EdAssist helps NVIDIA market the program to its employees with topical webinars, one-on-one counseling and onsite events.
“We have a team of advisers who engage one-on-one and think through individual situations,” Duchesne adds. “We bring advisers on site who hold office hours with employees and start them down the path of how to rethink their student loan debt and what they are going to do about it.”
“It is not just a financial benefit,” he says. “It is the opportunity to have much different outcomes and impact the company’s talent.”
Quote“It is not just a financial benefit. It is the opportunity to have much different outcomes and impact the company’s talent.”
NVIDIA also offers fairly extensive retirement plan options, including a traditional 401(k) and a Roth 401(k). The company kicks in a flat dollar-for-dollar matching contribution up to $2,500 per year on both types of accounts. The match amount is determined by NVIDIA each year, and an employee must be employed on Dec. 31 to receive it.
NVIDIA also offers a suite of unconventional employee benefits. Like other large corporations, NVIDIA offers a high-deductible healthcare plan but, because the campus is located fairly far from town, in April it opened its own near-site clinic where its employees have access to private doctors.
“That helps save them time,” Trudelle says. “There is no waiting. We also pay for them [with Lyft] to get there so they don’t have to get into their cars.”
“It’s our answer to onsite health care. They get primary care, preventative, chiropractic, acupuncture, physical therapy, all [their] primary care needs, no specialties,” she adds.
Kaiser Permanente teamed up with the NVIDIA Health Center to provide Kaiser’s physicians and innovative approach to patient care to employees.
Because the company offers a high-deductible plan, employees do pay for their visit, which costs $90. After they meet their deductible, they pay their percentage of the co-insurance. It saves both parties money and time, Trudelle says.
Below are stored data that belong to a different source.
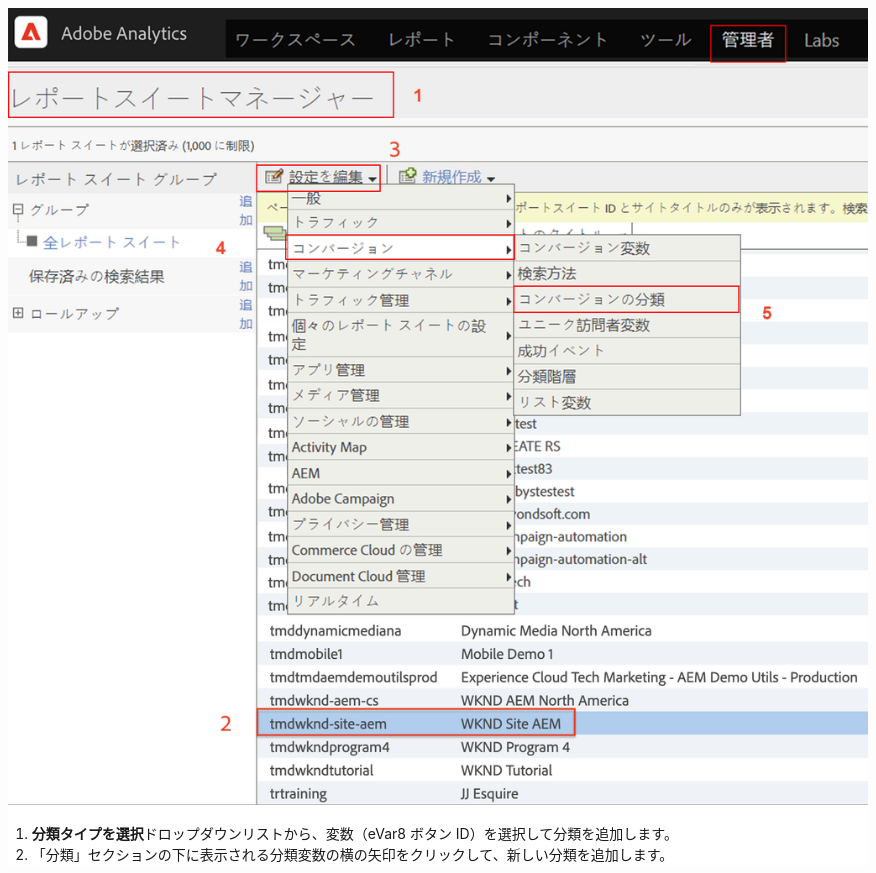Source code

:   ![コンバージョン分類](assets/create-analytics-workspace/conversion-classification.png)

1. **分類タイプを選択**&#x200B;ドロップダウンリストから、変数（eVar8 ボタン ID）を選択して分類を追加します。
1. 「分類」セクションの下に表示される分類変数の横の矢印をクリックして、新しい分類を追加します。
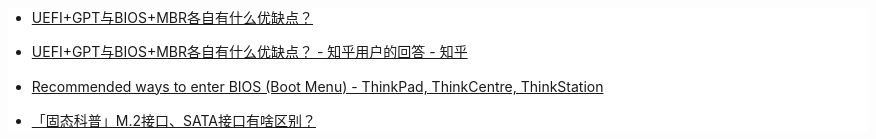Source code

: * [UEFI+GPT与BIOS+MBR各自有什么优缺点？](https://www.zhihu.com/question/28471913)
* [UEFI+GPT与BIOS+MBR各自有什么优缺点？ - 知乎用户的回答 - 知乎](https://www.zhihu.com/question/28471913/answer/155332057)
* [Recommended ways to enter BIOS (Boot Menu) - ThinkPad, ThinkCentre, ThinkStation](https://pcsupport.lenovo.com/us/en/products/laptops-and-netbooks/thinkpad-t-series-laptops/thinkpad-t460p/solutions/ht500222)


* [「固态科普」M.2接口、SATA接口有啥区别？](https://zhuanlan.zhihu.com/p/142976857)
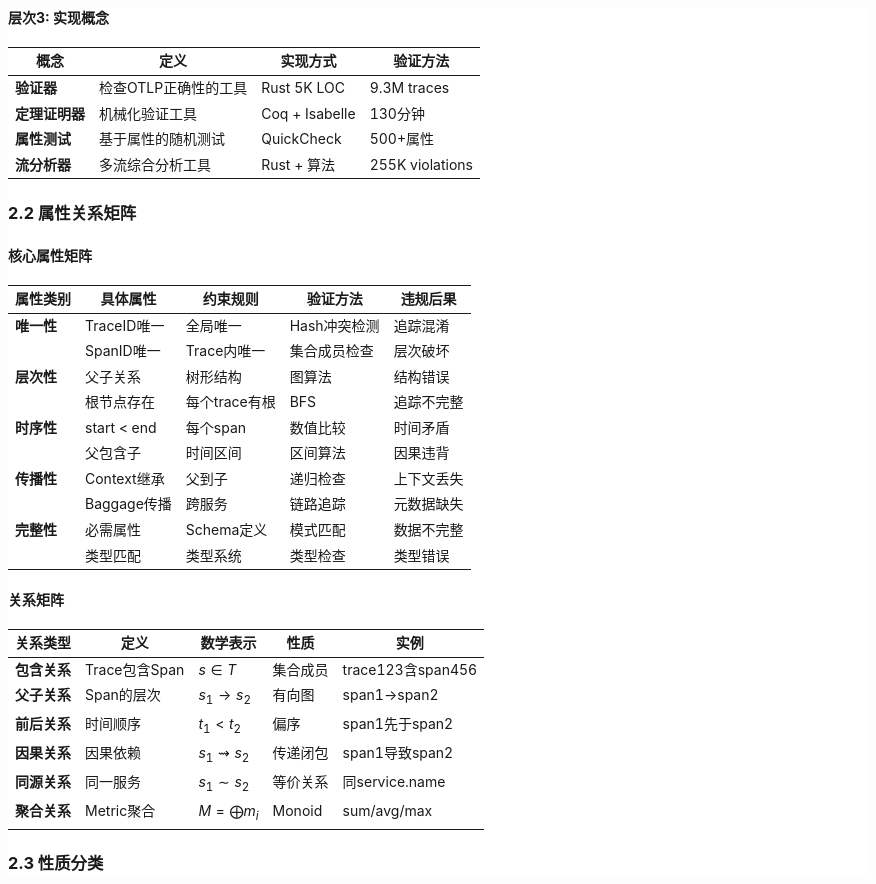 #### 层次3: 实现概念

| 概念 | 定义 | 实现方式 | 验证方法 |
|-----|------|---------|---------|
| **验证器** | 检查OTLP正确性的工具 | Rust 5K LOC | 9.3M traces |
| **定理证明器** | 机械化验证工具 | Coq + Isabelle | 130分钟 |
| **属性测试** | 基于属性的随机测试 | QuickCheck | 500+属性 |
| **流分析器** | 多流综合分析工具 | Rust + 算法 | 255K violations |

### 2.2 属性关系矩阵

#### 核心属性矩阵

| 属性类别 | 具体属性 | 约束规则 | 验证方法 | 违规后果 |
|---------|---------|---------|---------|---------|
| **唯一性** | TraceID唯一 | 全局唯一 | Hash冲突检测 | 追踪混淆 |
| | SpanID唯一 | Trace内唯一 | 集合成员检查 | 层次破坏 |
| **层次性** | 父子关系 | 树形结构 | 图算法 | 结构错误 |
| | 根节点存在 | 每个trace有根 | BFS | 追踪不完整 |
| **时序性** | start < end | 每个span | 数值比较 | 时间矛盾 |
| | 父包含子 | 时间区间 | 区间算法 | 因果违背 |
| **传播性** | Context继承 | 父到子 | 递归检查 | 上下文丢失 |
| | Baggage传播 | 跨服务 | 链路追踪 | 元数据缺失 |
| **完整性** | 必需属性 | Schema定义 | 模式匹配 | 数据不完整 |
| | 类型匹配 | 类型系统 | 类型检查 | 类型错误 |

#### 关系矩阵

| 关系类型 | 定义 | 数学表示 | 性质 | 实例 |
|---------|-----|---------|------|------|
| **包含关系** | Trace包含Span | $s \in T$ | 集合成员 | trace123含span456 |
| **父子关系** | Span的层次 | $s_1 \rightarrow s_2$ | 有向图 | span1→span2 |
| **前后关系** | 时间顺序 | $t_1 < t_2$ | 偏序 | span1先于span2 |
| **因果关系** | 因果依赖 | $s_1 \rightsquigarrow s_2$ | 传递闭包 | span1导致span2 |
| **同源关系** | 同一服务 | $s_1 \sim s_2$ | 等价关系 | 同service.name |
| **聚合关系** | Metric聚合 | $M = \bigoplus m_i$ | Monoid | sum/avg/max |

### 2.3 性质分类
NVIDIA also has an onsite dentist, and The Palo Alto Medical Foundation mobile clinic comes on campus twice a month.
“We are solving the access-to-care problem, and we’re solving the convenience problem,” Trudelle says. “We are trying to help our employees get more time back in their lives.”
NVIDIA’s tuition reimbursement program is for employees who want to go back to school. They can receive $5,250 a year through that program for qualified job-related educational expenses, including tuition and books, when they earn a “B” or better in their class. It also pays for eligible employees to complete an engineering master’s degree through the Stanford Center for Professional Development.
Employees also can save for future college expenses through the company’s 529 College Savings Plan with ScholarShare. They can make deductions to the plan through payroll deduction, and their money grows tax-free within the 529 account.
Among other benefits, NVIDIA offers onsite cafeterias, where the food costs are subsidized by the company, a Bright Horizons program, which is an employer-sponsored child care provider, and onsite automotive oil changes twice a month.
“As a user of a lot of those benefits, I can attest to it being a great convenience,” Marinez says. “I have two elementary school kids and our weekends are taken up by sports. Getting the oil changed may seem trivial for most, but it is nice when you can get it done during the day and not on weekends. It makes life easier.”
Overall, the benefits are paying off well for the company, Trudelle says.
“We do value our employees. Our intent is to help them live the best life they can live,” she says. “Our employees are less stressed. It helps them be more productive. We’re also gaining more engagement from our employees. For us, it is not always about the money when it comes to our employees. We don’t go for the lowest-cost programs. We go for the programs that best fit our population.”